Eserler,
Seattle'da sergilendikten sonra
Kanada ve Amerika'nın çeşitli şehirlerini dolaşacak ve mayıs başında
Türkiye'ye dönecek. Yönetmenliğini Ahmet Turgut Yazman'ın yaptığı Göbeklitepe belgeseli de sergiyle birlikte gösterilecek.
İnsan ilk duyduğunda çok seviniyor. Türkiye sınırları içindeki hikâyelerden derlenen bir şeylerin -örneğin bir serginin- başka ülkelerin sınırları dâhilinde görünür olmasına... Hele ki bu sergi, bir sürü ülkeyi dolaşacaksa...
Serginin ismi 'Tolerans', malzemesi seramik. Ama bir irkilti: Neden tolerans? Yani hoşgörü ve müsamaha gibi iki güzide kelime dururken sözlükte... Serginin küratörü
Işık Gençoğlu'na soruyoruz bunu. Cevabı: "Hiç bu yönden bakmamıştık ama meselemiz hoşgörü. Bu temanın topraklarımıza, kültürümüze ve değerlerimize birebir uyduğuna inanıyoruz.
Anadolu'dan çıkan hikâyeleri hepimize mal etmek için çizgisiz ve ünlemsiz bir proje düşledik. Bizi biz yapan değerlerden biri olan toleransın bize yol göstermesini istedik. İngilizcesini göz önünde bulundurmuş olabiliriz. Ama sonuçta Seattle, bizim için bir fırsat! Anlatmak, anlaşılmak, anlamak, anlaşmak, ilişikte olmak için..."
Sergi, Seattle'daki National Council Of Education For The Ceramic Arts (Ncceca) tarafından 25-31
Mart tarihleri arasında 46.sı düzenlenecek 'On the Edge' temalı konferansın paralel etkinliklerinden biri.

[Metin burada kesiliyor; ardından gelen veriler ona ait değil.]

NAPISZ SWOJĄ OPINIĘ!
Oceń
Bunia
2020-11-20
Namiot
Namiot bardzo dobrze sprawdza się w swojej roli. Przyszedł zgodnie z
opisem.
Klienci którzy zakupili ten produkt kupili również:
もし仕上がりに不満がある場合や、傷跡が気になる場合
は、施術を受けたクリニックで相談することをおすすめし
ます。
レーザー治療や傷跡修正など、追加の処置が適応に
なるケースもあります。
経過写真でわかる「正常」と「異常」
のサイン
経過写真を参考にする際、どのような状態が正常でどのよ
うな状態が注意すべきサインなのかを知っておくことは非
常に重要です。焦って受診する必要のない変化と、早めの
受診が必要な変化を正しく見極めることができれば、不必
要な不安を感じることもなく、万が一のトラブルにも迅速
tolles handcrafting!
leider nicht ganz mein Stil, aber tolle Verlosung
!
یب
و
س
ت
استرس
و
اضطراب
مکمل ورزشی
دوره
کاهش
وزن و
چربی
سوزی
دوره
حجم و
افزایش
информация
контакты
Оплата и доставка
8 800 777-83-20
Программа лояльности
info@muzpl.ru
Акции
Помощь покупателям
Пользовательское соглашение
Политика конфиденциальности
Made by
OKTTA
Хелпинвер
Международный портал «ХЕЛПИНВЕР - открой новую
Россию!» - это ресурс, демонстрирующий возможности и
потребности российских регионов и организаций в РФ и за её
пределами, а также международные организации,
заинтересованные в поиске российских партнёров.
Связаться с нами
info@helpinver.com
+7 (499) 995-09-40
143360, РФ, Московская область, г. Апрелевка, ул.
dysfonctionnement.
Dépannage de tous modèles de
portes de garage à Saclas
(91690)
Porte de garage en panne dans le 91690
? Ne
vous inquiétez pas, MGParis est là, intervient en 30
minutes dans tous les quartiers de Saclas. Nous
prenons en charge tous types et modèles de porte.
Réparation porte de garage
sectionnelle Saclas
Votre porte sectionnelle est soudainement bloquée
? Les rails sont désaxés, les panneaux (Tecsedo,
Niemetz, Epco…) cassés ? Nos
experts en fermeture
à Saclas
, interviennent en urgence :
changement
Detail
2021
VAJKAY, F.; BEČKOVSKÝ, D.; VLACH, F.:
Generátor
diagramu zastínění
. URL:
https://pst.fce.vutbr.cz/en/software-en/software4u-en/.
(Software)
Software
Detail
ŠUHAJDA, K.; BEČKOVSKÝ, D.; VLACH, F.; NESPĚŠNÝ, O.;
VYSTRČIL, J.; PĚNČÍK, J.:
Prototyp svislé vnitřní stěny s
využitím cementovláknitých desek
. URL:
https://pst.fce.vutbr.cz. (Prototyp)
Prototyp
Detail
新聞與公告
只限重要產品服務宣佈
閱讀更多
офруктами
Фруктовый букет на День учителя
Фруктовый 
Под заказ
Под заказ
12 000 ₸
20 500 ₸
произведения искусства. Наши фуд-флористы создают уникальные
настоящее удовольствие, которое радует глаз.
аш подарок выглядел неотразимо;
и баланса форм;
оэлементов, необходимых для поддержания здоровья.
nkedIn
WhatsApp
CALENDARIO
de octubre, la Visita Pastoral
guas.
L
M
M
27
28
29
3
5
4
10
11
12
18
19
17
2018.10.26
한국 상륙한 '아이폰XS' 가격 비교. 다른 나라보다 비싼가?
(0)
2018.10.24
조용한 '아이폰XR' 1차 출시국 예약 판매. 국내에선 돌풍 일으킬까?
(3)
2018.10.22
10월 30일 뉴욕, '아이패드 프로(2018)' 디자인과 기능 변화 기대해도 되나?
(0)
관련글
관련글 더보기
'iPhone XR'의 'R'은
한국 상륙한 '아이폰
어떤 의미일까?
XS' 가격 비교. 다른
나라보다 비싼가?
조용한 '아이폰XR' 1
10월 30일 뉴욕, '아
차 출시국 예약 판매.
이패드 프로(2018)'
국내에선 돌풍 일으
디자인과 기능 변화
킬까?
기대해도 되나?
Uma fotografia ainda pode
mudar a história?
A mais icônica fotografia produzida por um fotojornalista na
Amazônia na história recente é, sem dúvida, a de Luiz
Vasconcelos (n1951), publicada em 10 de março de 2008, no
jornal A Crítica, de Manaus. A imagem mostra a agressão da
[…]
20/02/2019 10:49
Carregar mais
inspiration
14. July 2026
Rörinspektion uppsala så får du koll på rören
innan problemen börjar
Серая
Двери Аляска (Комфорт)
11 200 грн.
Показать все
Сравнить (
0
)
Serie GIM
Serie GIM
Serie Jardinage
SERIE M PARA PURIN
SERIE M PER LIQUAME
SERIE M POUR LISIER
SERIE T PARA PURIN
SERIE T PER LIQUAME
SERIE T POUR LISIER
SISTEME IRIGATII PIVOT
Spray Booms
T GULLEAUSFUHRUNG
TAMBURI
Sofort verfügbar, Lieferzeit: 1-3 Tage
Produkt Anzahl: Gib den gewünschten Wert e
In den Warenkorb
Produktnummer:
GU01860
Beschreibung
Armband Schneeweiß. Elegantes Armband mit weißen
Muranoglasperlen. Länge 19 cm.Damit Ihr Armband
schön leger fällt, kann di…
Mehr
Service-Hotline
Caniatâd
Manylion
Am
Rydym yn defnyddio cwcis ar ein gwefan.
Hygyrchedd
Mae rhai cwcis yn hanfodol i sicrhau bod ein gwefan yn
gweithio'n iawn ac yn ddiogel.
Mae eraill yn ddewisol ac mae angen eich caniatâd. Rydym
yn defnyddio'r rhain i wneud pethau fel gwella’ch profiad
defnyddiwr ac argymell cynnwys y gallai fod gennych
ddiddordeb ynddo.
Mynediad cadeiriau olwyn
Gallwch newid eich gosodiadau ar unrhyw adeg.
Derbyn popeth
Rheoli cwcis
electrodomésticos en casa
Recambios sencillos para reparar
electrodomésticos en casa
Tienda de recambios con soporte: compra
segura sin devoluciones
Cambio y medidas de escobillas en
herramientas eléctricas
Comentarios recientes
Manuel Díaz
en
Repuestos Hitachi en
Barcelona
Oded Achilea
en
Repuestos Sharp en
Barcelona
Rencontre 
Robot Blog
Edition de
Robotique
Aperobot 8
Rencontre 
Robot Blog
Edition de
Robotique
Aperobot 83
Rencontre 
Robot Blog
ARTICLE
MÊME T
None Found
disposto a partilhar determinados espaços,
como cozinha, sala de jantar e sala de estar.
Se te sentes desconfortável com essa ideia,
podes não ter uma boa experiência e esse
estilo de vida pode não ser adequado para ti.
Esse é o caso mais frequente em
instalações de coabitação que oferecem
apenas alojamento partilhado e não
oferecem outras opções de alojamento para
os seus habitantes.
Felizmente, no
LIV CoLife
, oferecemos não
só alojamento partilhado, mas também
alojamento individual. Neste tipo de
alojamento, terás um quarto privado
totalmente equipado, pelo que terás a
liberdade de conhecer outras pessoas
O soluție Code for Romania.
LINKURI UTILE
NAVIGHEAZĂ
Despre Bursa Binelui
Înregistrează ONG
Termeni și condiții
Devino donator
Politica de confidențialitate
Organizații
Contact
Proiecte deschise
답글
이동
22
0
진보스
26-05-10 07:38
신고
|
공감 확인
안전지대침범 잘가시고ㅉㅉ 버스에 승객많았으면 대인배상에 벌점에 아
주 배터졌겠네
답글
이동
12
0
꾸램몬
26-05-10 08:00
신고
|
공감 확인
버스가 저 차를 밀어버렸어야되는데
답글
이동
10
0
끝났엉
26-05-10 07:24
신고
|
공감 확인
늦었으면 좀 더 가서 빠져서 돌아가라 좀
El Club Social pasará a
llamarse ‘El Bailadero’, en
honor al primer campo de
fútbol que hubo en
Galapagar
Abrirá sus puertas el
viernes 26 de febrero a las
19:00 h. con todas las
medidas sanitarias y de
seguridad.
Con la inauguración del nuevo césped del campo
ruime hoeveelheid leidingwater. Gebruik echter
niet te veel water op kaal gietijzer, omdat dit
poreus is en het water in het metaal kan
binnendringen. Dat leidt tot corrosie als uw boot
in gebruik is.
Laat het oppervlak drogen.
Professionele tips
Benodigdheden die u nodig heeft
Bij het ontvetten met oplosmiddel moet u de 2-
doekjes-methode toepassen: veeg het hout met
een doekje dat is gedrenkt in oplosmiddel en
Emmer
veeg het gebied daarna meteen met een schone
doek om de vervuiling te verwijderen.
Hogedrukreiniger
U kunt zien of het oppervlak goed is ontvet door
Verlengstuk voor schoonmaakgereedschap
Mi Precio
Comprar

Hatta 5.000'den fazla katılımcı ve 30.000'den fazla ziyaretçinin yer alacağı konferansın tek Türk etkinliği...
Sergide; Beril Anılanmert, Bingül Başarır, Burcu Karabey, Deniz
Onur Erman, Dilek Aydıncıoğlu,
Ebru Zarakolu, Elhan
Ergin,
Erdal Tusun, Funda Özkan,
Güngör Güner, Hasan Başkırkan, Hüseyin Özçelik, K.Deniz Pireci, Mustafa Tunçalp, Mutlu Başkaya, Reyhan Gürses, Sevim Çizer, Tuğba
Ülker, Türker Özdoğan,
Ufuk Tolga Savaş ve Zehra Çobanlı'nın seramik çalışmaları yer alacak. Her biri bir Anadolu hikâyesini anlatan... Örneğin sütlük, örneğin üç dilim ekmek... Bire bir Anadolu... "Hiç kuşkusuz hikâyesi en bol topraklardan biri Anadolu... Güçlü, doğurgan ve mutlu hikâyelerin ev sahibi... Araştırmacıların iştahla, heyecanla üstünde çalıştığı hâlâ
temiz, hâlâ özgün ve özel toprakların adresi." diyor ve ekliyor Gençoğlu: "Bizler, Anadolu'da yaşamış ve yaşayan eski ve yeni dünyaların kesiştiği kültürler ışığında geliştik, gelişiyoruz. En önemlisi, yaşanmışlıkların seramiği nasıl etkilediğini bizzat görüyor, biliyor, deneyimliyoruz. Ve bunu tüm dünyayla paylaşmak istiyoruz."